• **Selected extract**
####
Stop Being an Advice-Giving Maniac – Influence With a Coaching Approach

‘I know exactly what you should do.’; ‘Why don’t you do this?’; ‘I have been in your shoes, here is what you do.’ How often do you receive unsolicited advice? All the time? How often do you give unsolicited advice? Too often? Human beings are advice-giving maniacs and it’s not helpful.

 

Don’t get me wrong, guiding and giving advice has its time and place. But what I see in the world of work (and personal life) is that people give advice too quickly without considering the consequences or considering if this is the best intervention at the time.

 

An Advice-Giving Maniac

I was working with a leader in the marketing industry who wanted my help to develop his team. He had been hired from another firm and inherited this team of project delivery managers who had been with the company for some time. He told me that he felt he needed to prove himself and show the team the expertise he brought. But he noticed that they weren’t taking his guidance, hardly reacting to his direction and usually went off to do it their own way.

 

We explored his interactions and leadership style, and it became clear that he fell into the category of ‘advice-giving maniac’. He hardly asked any questions, knew very little about his team’s behavioural preferences or strengths, and was mostly directive and authoritative. No wonder his team didn’t follow his advice. They felt disempowered and misunderstood. The morale was low, not a good start for a team leader in a new role.
####
• **Work request A**
Copy verbatim the part of the article on advice-giving that opens with the words containing "I was working" and closes with "a new role.".
• **Work request B**
Extend the article on advice-giving, picking up right after its last sentence.

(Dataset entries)
####
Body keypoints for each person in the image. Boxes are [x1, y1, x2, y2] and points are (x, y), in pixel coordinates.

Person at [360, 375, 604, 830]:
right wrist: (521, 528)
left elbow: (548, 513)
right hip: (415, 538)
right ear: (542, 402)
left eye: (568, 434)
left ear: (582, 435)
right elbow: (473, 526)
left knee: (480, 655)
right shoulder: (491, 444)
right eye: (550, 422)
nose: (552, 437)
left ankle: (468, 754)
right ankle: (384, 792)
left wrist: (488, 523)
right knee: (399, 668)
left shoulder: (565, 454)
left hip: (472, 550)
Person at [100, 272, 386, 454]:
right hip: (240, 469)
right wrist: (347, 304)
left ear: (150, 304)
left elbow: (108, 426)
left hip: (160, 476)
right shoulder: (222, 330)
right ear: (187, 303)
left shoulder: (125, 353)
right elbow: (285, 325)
####
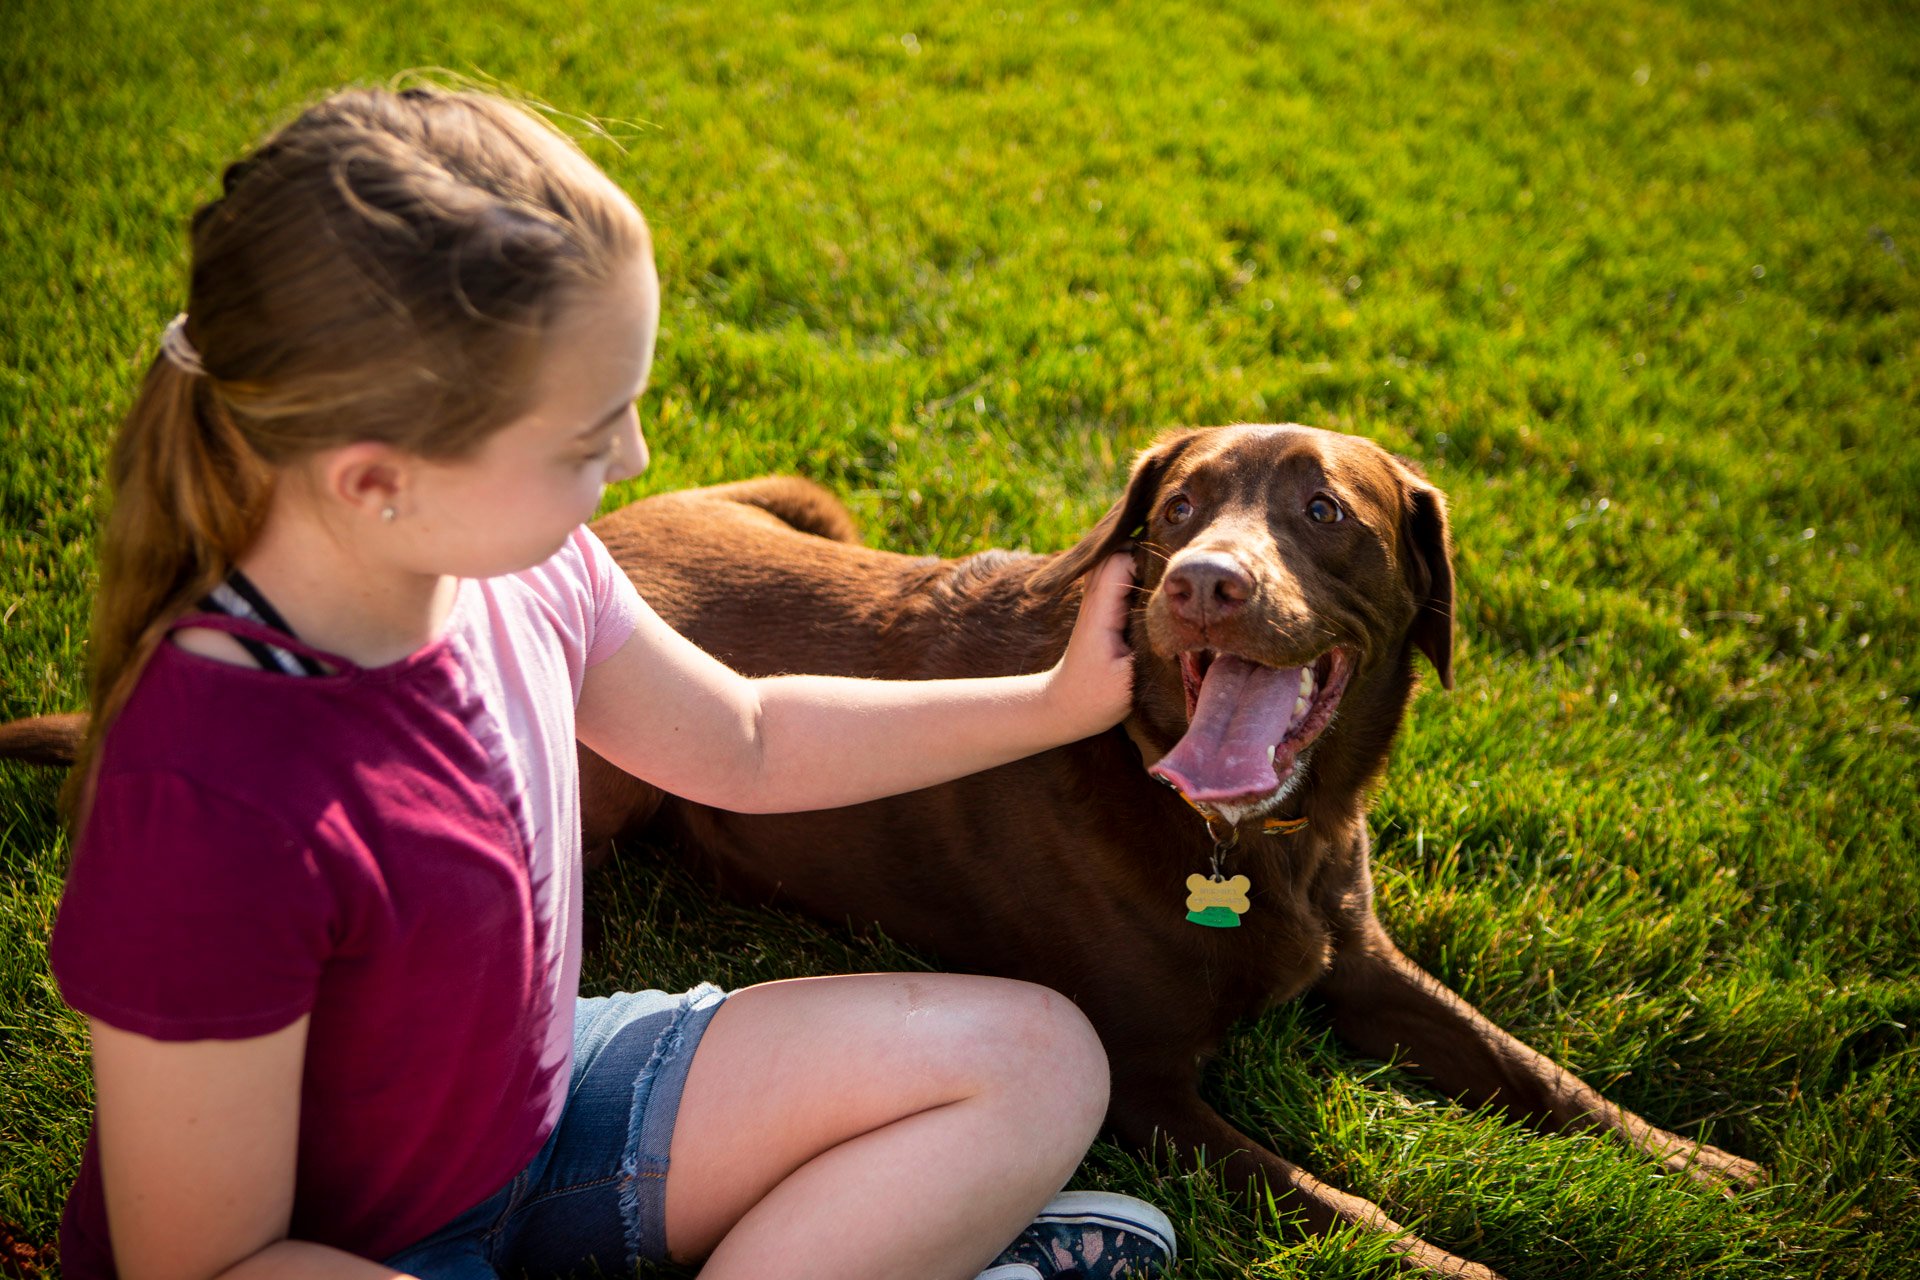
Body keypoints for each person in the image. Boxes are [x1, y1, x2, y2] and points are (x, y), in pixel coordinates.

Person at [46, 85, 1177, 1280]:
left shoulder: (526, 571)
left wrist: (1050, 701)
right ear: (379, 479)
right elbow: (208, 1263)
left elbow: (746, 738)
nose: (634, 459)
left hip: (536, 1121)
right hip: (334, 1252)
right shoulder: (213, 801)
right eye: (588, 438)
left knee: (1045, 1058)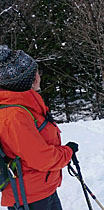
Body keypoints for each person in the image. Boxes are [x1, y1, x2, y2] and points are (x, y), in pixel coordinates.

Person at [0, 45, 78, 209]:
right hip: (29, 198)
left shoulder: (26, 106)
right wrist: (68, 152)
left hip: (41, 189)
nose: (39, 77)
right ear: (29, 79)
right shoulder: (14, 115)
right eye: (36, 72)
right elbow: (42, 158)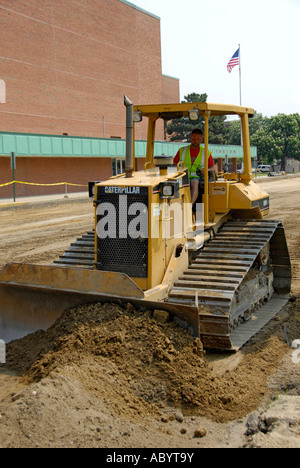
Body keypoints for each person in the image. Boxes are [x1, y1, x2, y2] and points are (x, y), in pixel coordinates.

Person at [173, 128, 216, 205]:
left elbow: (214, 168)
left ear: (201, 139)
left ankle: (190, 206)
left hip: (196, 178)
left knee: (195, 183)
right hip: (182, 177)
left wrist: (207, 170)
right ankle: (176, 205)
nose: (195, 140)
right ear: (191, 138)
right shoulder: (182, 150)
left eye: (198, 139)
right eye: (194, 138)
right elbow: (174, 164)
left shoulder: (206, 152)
####
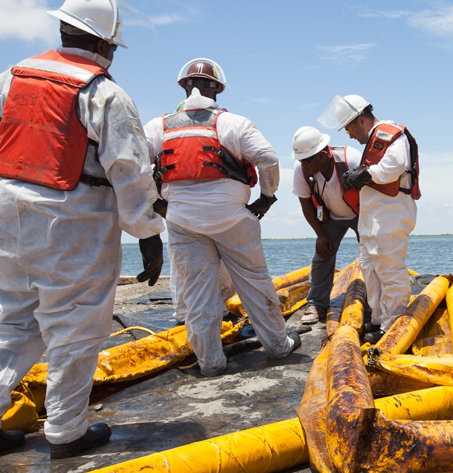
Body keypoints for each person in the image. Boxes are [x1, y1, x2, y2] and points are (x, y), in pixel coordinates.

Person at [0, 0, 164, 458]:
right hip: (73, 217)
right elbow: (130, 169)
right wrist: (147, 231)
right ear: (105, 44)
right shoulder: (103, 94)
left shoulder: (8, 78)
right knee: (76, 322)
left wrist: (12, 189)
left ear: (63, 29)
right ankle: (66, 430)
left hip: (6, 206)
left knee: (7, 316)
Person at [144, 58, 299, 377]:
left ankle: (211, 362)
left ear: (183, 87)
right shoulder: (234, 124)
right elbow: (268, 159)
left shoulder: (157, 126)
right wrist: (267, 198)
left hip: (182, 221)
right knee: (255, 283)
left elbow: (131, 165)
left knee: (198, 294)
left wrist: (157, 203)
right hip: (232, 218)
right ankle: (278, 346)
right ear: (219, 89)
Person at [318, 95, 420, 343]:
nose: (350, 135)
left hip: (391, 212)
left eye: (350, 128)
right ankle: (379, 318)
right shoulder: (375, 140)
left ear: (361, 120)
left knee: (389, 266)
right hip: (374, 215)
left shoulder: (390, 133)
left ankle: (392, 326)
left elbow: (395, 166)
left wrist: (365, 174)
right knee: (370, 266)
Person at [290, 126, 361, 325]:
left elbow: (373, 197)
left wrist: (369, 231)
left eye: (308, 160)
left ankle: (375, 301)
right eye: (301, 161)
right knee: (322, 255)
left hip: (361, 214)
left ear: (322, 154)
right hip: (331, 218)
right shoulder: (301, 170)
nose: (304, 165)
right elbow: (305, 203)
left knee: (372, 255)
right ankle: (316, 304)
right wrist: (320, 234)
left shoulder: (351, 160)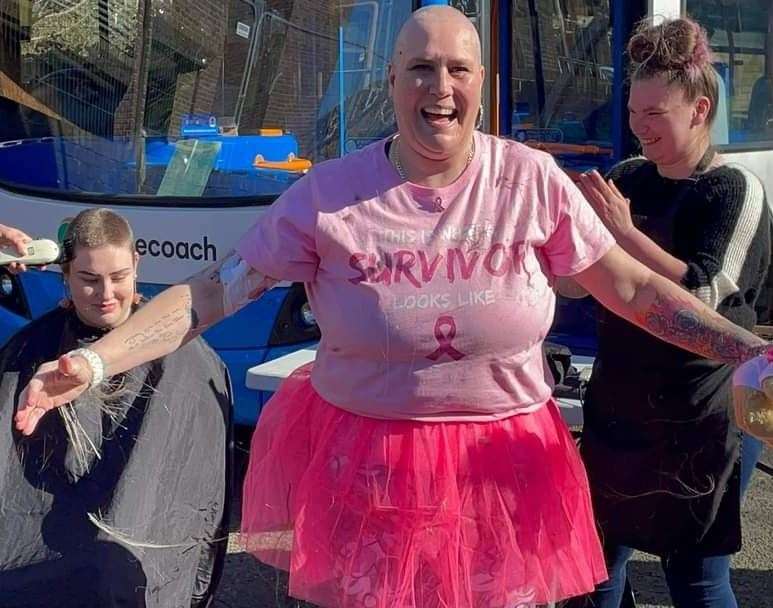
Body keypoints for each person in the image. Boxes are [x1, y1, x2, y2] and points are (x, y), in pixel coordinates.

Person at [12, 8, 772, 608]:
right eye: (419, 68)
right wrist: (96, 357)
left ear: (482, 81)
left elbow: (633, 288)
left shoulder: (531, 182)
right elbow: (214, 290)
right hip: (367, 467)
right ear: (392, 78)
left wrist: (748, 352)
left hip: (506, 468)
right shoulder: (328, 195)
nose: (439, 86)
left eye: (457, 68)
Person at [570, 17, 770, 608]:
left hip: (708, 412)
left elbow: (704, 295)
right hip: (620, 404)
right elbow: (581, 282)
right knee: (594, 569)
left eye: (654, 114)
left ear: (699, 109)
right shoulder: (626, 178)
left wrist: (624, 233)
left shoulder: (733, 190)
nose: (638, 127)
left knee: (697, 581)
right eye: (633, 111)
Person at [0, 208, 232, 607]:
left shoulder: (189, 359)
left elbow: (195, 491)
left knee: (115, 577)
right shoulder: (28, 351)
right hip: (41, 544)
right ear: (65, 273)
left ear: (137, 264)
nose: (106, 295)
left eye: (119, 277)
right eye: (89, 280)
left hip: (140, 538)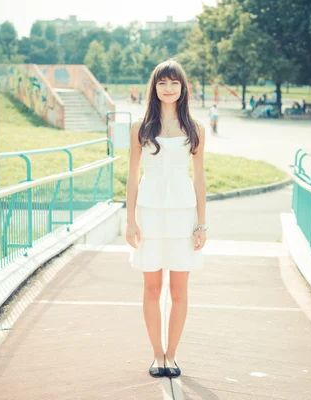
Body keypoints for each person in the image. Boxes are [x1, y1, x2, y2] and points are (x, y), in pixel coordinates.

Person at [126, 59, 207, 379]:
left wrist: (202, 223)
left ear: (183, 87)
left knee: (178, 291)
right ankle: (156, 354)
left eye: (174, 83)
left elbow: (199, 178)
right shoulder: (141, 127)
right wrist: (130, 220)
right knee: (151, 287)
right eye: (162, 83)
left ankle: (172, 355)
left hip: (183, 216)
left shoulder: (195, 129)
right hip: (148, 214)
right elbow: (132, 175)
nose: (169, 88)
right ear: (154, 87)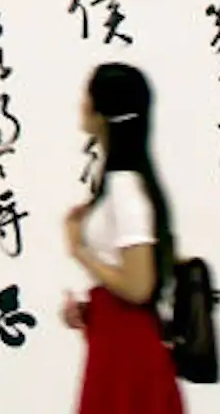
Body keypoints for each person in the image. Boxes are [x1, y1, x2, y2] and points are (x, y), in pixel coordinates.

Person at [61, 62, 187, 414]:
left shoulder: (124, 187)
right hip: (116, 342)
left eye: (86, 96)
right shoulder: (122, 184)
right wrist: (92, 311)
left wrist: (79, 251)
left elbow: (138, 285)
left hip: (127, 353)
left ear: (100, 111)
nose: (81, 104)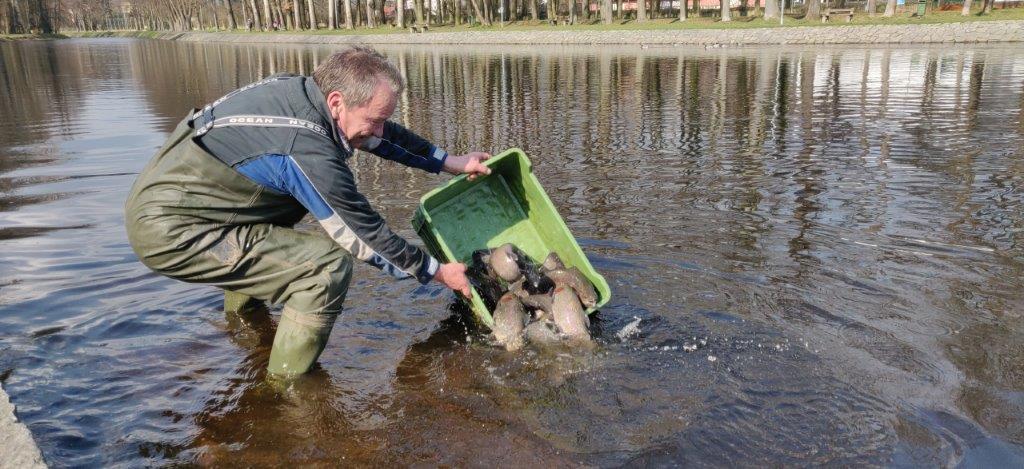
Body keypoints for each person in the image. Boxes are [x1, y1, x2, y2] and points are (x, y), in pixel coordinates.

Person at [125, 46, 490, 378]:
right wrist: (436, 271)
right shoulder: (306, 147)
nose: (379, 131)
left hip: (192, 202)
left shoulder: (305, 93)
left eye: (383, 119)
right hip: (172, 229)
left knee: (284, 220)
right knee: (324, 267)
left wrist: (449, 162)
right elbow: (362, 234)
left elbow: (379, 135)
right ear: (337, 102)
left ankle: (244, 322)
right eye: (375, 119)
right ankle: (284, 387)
####
• **Task result A**
I was working with a leader in the marketing industry who wanted my help to develop his team. He had been hired from another firm and inherited this team of project delivery managers who had been with the company for some time. He told me that he felt he needed to prove himself and show the team the expertise he brought. But he noticed that they weren’t taking his guidance, hardly reacting to his direction and usually went off to do it their own way.

 

We explored his interactions and leadership style, and it became clear that he fell into the category of ‘advice-giving maniac’. He hardly asked any questions, knew very little about his team’s behavioural preferences or strengths, and was mostly directive and authoritative. No wonder his team didn’t follow his advice. They felt disempowered and misunderstood. The morale was low, not a good start for a team leader in a new role.

• **Task result B**
 

‘It gets really tricky giving advice. The older I get, the less advice I give.’ – Ann Heche

 

The Outcomes

I see this way too often; leaders giving well-meant but ineffective advice without considering the team member(s) or the situation. It often results in reports landing in the drawer, never to be seen again, projects not implemented, and behaviours that don’t change.

 

On a personal level, it can lead to frustration and misunderstanding, unnecessary conflict and a decline in trust. People who don’t feel empowered, don’t engage and we see a lack of personal development.  This in turn, results in poor decision making and subpar performance. We do all this work on strategising and consulting our people with very little outcome. This can have substantial negative financial consequences for the individual, the team and the organisation.

 

Why do People Love Giving Advice?

  • When people give advice, they feel powerful and sharing their expertise gives them a feeling of validation. In short, it’s ego-driven.
  • They also have a preference for their own solutions and are biased to what they already know. Giving advice puts them in a position of solidifying that bias.
  • Often, people think they are helpful. After all, they have the perfect answer and the best solution. They don’t mean bad but are not aware of the damage they do.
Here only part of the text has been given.